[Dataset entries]
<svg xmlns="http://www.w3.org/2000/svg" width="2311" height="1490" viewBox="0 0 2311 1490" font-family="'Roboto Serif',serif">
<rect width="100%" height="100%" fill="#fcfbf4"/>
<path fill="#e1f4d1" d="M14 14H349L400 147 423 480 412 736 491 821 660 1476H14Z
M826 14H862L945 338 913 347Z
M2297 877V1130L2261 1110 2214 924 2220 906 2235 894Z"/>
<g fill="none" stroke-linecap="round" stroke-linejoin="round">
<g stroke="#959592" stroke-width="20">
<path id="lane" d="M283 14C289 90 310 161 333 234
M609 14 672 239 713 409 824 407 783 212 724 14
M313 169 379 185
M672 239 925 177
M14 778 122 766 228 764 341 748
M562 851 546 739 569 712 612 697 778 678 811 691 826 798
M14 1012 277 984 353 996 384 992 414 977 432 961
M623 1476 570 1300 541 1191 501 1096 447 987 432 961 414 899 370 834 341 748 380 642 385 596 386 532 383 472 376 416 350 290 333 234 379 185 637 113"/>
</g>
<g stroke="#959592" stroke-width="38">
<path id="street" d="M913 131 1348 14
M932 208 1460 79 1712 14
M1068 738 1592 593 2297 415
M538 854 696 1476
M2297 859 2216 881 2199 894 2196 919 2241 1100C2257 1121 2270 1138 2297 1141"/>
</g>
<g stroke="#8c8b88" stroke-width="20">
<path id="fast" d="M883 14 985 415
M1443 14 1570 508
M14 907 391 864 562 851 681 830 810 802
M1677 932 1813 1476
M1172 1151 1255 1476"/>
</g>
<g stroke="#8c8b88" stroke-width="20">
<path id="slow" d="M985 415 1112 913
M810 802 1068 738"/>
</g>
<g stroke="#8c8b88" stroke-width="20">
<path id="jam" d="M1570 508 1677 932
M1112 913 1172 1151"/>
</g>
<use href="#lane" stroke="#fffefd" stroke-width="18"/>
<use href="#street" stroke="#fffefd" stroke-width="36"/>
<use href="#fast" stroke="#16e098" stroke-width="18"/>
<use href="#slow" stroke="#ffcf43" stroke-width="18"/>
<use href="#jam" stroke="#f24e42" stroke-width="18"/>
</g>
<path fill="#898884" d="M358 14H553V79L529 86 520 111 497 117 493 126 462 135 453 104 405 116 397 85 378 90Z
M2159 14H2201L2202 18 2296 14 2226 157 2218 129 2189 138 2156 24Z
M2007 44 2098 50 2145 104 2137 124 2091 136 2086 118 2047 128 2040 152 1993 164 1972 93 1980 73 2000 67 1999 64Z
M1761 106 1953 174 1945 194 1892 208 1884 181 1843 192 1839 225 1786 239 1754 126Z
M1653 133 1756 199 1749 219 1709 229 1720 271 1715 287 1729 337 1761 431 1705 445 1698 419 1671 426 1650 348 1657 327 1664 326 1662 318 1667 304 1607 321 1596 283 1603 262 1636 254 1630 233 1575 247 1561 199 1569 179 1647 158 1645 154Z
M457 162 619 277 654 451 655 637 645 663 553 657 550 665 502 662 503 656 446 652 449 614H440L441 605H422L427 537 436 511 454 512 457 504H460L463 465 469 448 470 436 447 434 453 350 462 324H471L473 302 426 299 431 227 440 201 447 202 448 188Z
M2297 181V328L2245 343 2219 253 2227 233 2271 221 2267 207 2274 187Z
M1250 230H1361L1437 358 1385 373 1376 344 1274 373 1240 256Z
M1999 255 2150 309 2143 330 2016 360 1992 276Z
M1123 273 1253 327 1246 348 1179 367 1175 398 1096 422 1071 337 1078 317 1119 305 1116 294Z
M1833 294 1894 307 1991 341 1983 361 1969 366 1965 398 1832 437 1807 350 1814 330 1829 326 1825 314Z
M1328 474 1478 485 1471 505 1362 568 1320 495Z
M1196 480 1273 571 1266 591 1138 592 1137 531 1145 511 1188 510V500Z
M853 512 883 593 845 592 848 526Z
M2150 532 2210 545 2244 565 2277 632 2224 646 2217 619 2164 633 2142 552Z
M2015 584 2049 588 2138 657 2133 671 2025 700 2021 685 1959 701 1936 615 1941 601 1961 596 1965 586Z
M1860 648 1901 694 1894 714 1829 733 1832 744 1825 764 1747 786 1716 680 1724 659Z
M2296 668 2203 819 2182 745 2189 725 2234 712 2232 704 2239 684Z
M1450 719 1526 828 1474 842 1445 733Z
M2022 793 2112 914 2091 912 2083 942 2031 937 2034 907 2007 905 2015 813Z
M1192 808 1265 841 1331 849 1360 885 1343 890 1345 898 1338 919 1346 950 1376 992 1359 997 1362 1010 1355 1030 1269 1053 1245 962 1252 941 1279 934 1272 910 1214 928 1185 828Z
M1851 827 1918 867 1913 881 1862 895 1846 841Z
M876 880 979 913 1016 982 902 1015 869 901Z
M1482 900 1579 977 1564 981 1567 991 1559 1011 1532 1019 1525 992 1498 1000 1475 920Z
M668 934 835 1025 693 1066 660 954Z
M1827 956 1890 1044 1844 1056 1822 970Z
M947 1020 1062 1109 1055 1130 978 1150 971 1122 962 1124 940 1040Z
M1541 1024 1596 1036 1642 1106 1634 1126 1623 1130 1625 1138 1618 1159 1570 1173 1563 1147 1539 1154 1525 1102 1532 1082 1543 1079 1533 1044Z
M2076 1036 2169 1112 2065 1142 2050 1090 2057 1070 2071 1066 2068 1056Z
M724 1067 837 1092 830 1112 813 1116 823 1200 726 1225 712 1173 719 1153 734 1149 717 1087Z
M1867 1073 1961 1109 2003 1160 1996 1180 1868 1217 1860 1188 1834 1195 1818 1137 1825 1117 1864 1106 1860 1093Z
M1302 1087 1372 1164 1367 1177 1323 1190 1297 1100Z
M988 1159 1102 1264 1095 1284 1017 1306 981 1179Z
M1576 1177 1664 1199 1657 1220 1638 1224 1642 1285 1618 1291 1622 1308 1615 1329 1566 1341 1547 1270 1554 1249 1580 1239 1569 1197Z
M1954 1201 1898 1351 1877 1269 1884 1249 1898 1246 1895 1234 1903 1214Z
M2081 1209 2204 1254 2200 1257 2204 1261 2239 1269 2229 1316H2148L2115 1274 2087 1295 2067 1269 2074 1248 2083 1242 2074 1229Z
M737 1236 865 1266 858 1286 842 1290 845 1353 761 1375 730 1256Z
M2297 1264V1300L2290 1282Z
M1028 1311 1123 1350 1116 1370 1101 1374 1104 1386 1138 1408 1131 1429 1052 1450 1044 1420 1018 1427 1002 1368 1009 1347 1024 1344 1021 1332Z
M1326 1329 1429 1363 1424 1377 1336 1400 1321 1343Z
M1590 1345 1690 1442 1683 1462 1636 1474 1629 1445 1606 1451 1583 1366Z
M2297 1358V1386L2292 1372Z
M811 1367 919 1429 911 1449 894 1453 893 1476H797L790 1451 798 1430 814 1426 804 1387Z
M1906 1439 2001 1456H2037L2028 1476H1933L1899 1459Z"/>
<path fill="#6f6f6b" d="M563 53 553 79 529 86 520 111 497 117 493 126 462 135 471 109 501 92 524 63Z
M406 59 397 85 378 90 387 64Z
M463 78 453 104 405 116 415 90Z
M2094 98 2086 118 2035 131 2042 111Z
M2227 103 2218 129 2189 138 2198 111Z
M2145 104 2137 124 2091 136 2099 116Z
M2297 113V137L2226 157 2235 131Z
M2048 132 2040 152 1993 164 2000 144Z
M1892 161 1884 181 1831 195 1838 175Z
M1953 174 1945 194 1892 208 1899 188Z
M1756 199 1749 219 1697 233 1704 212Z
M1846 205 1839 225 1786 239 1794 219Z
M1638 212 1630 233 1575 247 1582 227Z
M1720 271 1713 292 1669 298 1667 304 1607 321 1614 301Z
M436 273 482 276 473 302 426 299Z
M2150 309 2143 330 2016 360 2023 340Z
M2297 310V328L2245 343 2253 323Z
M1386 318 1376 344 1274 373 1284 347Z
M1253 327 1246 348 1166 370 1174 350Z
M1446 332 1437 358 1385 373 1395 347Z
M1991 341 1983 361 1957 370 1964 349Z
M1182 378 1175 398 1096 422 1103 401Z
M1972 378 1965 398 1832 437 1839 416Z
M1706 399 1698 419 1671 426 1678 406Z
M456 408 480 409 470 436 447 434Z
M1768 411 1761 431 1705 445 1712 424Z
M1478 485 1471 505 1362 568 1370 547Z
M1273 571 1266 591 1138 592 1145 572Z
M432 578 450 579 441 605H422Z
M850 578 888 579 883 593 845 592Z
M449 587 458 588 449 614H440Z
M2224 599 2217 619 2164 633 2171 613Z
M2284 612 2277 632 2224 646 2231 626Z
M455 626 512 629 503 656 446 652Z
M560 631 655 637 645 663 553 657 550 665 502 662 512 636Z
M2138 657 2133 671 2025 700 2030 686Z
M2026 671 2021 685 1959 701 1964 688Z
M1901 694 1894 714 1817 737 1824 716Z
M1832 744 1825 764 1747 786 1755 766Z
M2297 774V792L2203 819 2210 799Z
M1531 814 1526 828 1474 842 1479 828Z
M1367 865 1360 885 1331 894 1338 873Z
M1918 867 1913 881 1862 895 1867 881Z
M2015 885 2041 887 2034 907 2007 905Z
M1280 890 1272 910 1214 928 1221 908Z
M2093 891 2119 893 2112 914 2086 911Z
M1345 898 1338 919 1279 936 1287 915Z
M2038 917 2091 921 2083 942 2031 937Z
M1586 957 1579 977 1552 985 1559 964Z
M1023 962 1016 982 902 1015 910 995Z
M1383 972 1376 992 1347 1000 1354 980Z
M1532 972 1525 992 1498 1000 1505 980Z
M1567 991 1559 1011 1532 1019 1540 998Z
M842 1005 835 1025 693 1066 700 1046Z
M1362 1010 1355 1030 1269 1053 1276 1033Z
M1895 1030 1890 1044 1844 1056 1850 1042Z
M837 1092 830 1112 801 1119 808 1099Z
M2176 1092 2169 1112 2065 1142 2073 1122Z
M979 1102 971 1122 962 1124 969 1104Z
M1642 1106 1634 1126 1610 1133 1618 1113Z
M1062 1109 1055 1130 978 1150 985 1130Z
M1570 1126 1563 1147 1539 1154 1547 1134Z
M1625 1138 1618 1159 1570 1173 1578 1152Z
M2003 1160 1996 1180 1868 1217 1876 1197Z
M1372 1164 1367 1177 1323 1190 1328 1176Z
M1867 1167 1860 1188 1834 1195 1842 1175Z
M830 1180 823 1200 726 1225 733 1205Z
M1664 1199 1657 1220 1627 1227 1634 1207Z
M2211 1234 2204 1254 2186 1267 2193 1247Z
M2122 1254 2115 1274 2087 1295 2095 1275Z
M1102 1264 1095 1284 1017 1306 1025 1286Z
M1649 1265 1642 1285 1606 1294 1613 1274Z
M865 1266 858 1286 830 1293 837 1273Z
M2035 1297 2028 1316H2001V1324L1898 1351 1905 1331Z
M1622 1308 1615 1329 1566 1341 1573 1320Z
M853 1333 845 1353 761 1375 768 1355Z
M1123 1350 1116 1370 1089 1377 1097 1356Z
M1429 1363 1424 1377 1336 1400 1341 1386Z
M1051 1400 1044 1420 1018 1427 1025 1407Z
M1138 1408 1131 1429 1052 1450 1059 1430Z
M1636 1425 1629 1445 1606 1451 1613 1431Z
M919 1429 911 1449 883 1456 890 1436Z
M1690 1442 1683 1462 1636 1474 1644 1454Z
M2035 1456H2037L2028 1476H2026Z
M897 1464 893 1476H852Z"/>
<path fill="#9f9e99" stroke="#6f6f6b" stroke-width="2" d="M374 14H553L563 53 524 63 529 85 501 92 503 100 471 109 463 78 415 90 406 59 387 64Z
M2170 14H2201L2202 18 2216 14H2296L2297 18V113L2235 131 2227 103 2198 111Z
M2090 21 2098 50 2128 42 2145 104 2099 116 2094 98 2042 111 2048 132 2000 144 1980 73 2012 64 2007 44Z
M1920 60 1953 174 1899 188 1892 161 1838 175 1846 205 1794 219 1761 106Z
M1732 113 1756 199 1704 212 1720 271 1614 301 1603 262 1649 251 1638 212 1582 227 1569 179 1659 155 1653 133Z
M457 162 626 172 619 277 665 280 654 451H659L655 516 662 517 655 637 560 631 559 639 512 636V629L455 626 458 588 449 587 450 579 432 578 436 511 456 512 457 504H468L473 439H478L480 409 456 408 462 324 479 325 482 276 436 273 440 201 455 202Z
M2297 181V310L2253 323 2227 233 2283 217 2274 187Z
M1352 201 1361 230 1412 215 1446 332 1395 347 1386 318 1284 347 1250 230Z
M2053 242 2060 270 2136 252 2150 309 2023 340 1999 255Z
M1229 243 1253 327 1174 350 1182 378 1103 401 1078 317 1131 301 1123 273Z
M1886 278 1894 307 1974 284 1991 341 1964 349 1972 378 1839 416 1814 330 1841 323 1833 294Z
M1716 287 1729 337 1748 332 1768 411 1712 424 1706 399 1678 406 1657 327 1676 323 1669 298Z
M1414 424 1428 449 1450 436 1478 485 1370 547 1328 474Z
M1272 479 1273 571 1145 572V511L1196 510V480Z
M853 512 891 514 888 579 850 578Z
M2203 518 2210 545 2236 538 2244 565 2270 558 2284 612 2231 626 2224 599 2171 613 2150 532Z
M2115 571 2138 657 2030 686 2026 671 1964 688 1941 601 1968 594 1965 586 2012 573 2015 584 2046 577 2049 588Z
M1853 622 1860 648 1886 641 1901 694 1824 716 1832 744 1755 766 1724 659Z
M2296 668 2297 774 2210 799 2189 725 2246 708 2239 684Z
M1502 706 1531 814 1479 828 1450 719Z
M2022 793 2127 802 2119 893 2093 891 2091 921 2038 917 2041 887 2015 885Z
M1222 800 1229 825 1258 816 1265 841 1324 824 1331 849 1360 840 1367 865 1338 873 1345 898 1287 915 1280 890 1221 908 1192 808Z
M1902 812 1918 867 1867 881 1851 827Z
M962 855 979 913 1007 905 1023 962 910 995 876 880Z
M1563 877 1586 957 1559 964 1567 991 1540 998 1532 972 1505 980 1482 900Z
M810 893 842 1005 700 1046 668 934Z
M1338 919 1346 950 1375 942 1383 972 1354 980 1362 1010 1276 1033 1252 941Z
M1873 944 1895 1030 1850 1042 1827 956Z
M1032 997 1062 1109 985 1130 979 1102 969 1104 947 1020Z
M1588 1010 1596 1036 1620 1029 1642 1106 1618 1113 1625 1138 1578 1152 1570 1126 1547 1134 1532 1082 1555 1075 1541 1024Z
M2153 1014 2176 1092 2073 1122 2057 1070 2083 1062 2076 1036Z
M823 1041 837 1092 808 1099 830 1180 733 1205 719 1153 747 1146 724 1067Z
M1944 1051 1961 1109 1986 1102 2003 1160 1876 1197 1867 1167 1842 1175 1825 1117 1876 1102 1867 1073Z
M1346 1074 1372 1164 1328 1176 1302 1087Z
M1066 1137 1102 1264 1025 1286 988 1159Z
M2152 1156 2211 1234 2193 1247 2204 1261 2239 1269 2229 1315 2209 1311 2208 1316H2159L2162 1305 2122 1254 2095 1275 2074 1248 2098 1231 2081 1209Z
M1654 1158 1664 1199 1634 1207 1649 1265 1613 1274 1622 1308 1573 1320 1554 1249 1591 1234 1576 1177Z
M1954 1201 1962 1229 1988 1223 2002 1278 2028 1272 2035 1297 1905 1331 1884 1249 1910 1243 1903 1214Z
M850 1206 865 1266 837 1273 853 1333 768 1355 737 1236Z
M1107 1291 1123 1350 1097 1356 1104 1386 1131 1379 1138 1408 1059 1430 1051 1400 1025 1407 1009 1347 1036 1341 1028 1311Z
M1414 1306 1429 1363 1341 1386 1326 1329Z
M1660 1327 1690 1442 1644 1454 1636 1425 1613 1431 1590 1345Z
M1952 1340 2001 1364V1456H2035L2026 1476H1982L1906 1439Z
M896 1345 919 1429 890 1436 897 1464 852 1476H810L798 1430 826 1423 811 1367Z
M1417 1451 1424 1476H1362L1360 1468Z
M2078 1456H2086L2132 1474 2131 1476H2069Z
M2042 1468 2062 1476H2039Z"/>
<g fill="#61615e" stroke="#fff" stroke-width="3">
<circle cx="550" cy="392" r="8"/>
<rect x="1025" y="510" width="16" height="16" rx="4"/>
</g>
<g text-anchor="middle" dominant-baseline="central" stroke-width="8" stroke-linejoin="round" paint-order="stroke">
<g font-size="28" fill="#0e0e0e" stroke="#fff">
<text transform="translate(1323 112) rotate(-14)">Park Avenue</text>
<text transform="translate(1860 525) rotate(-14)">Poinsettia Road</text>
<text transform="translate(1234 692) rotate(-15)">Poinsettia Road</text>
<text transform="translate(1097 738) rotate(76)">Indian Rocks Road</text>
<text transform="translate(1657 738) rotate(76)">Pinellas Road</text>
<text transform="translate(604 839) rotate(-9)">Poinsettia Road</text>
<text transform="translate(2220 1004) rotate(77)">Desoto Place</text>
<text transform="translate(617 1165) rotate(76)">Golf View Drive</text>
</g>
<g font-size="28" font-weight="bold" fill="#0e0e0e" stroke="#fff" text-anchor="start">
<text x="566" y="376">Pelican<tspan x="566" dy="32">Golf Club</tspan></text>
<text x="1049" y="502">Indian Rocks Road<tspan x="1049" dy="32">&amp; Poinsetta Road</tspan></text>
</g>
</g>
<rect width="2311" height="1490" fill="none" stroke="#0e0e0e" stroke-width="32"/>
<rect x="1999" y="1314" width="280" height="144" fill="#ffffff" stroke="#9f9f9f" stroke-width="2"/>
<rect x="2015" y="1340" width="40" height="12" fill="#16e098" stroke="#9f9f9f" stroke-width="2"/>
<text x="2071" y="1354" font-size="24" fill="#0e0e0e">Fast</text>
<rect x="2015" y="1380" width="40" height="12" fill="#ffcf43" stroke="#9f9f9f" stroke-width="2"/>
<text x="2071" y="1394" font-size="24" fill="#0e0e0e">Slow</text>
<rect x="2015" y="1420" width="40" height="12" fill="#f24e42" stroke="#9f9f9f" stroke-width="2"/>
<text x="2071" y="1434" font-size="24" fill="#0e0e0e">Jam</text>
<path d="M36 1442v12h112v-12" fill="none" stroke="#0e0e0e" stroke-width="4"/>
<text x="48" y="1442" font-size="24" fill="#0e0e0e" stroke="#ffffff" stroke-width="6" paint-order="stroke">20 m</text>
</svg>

> What you will do: Using the records above, select and copy every line that has the word "round".

> Output of the task:
<g fill="none" stroke-linecap="round" stroke-linejoin="round">
<g text-anchor="middle" dominant-baseline="central" stroke-width="8" stroke-linejoin="round" paint-order="stroke">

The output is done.